The bad publicity that lawsuits like these generated spurred lawmakers to draft fresh proposals to rein in the practice. In 2003, Congressman Gene Green, a Texas Democrat, proposed requiring employers to tell all employees, past and present, about any coverage bought on their lives since 1985. Once again, insurance lobbyists fought back. COLI provider Clark/Bardes and insurance-industry groups led the opposition, aided by Ken Kies’s lobbying practice, which Clark/Bardes had acquired. The industry took out radio ads in the Washington area attacking proposals to curb what it called “business insurance.” The proposals went nowhere.

But lawmakers continued to press for more restrictions on COLI, and in 2006 it appeared they had succeeded. Congress enacted new rules that limit companies to buying life insurance on just the top one-third of earners, who must provide consent.

But the rules turned out to be a boon to insurers and employers. For one thing, they specifically permit employers to buy life insurance on the top third of earners—those most likely to participate in deferred-compensation programs. This was the first time the law deemed the practice legal. (Insurance lobbyists aren’t paid top dollar for nothing.) And though the new rules require employers to obtain employees’ consent, the rules weren’t retroactive. Thus, companies still hold old policies covering millions of employees, including lower-level workers and former employees who aren’t entitled to benefits of any kind, as well as retirees. The rules don’t require employers to notify people covered prior to August 2006.
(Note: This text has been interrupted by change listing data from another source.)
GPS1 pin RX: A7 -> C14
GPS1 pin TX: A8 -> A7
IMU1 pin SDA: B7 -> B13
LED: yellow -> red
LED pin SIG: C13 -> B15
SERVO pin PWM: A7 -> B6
In fact, these “restrictions” fueled the sale of billions of dollars more in COLI. Banks led the way, not only because of the new rules but because banking regulators in the Bush administration specifically affirmed the use of life insurance to finance deferred compensation.
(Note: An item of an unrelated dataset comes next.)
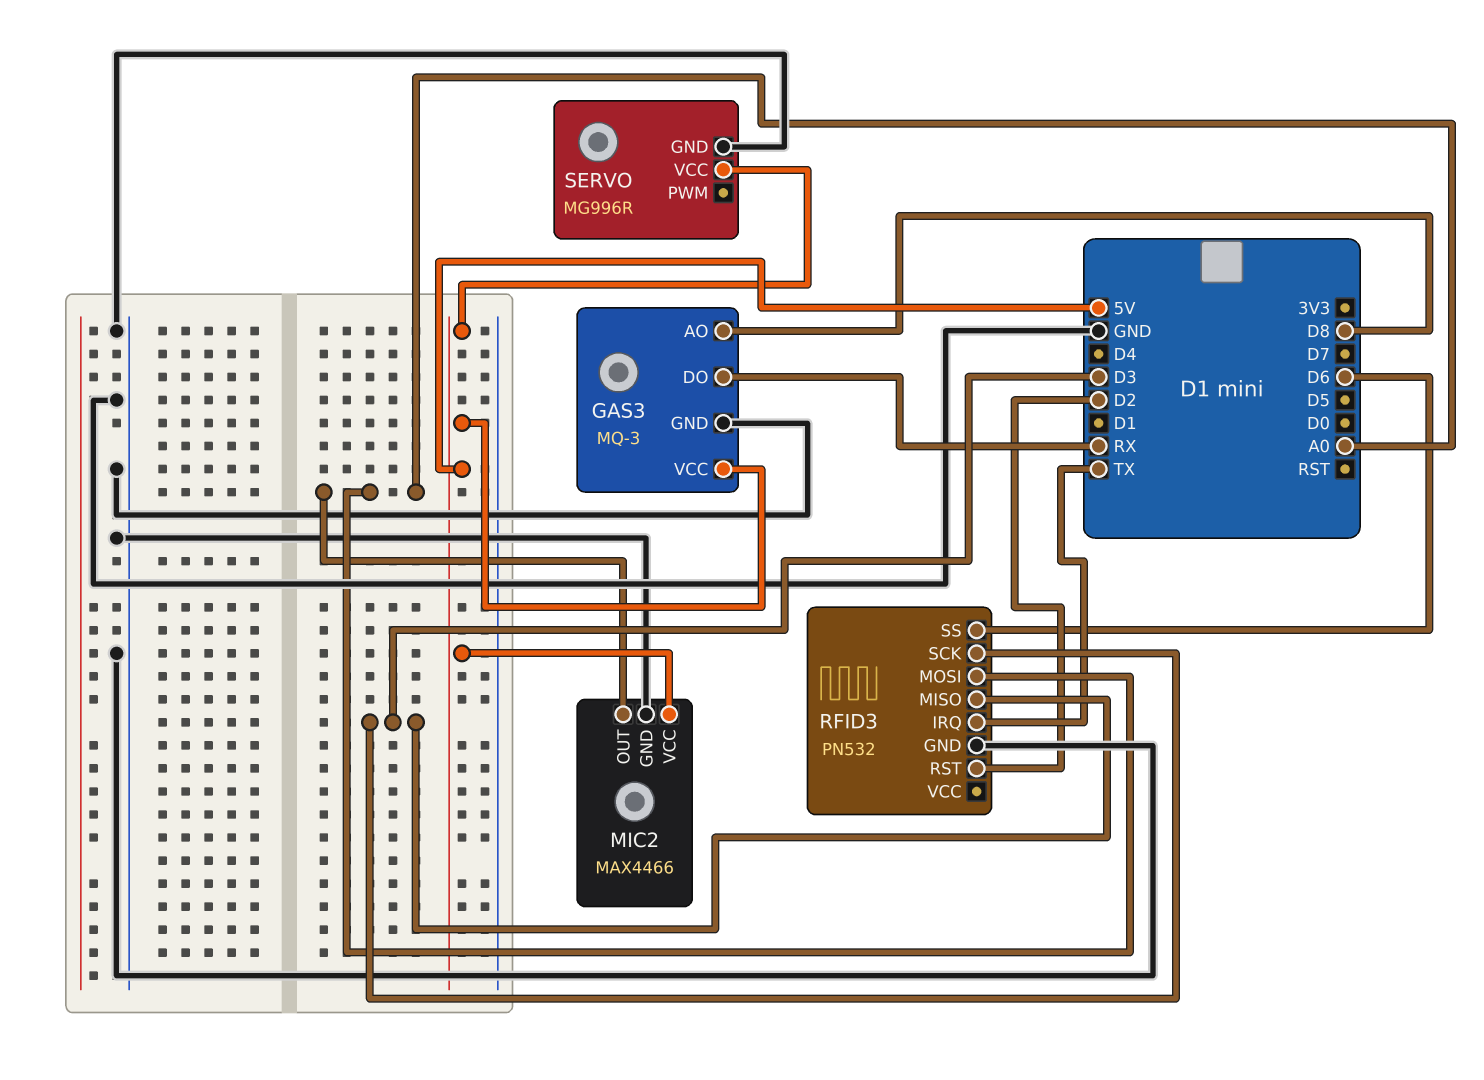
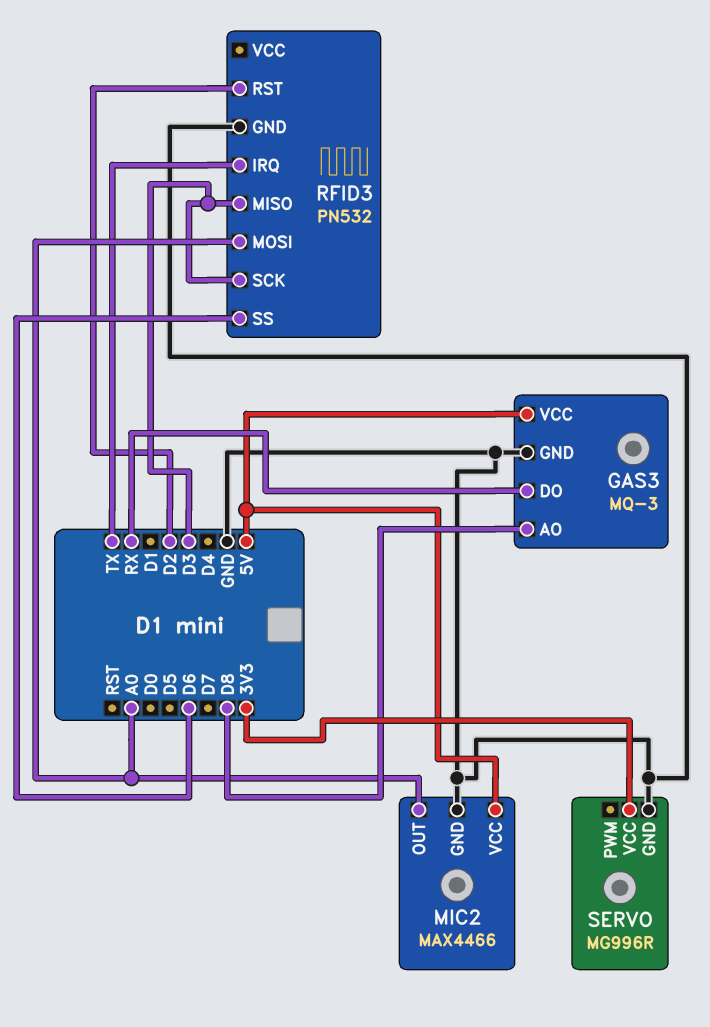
SERVO pin VCC: 5V -> 3V3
Banks took out billions of dollars’ worth of this life insurance during the mortgage bubble, when executive pay—and the IOUs for their deferred compensation—surged. By the end of 2008, banks had a total of $122.3 billion in life insurance on employees, nearly double the $65.8 billion they held at the end of 2004. (Unlike other companies, banks are required to disclose their total life insurance holdings in regulatory filings.)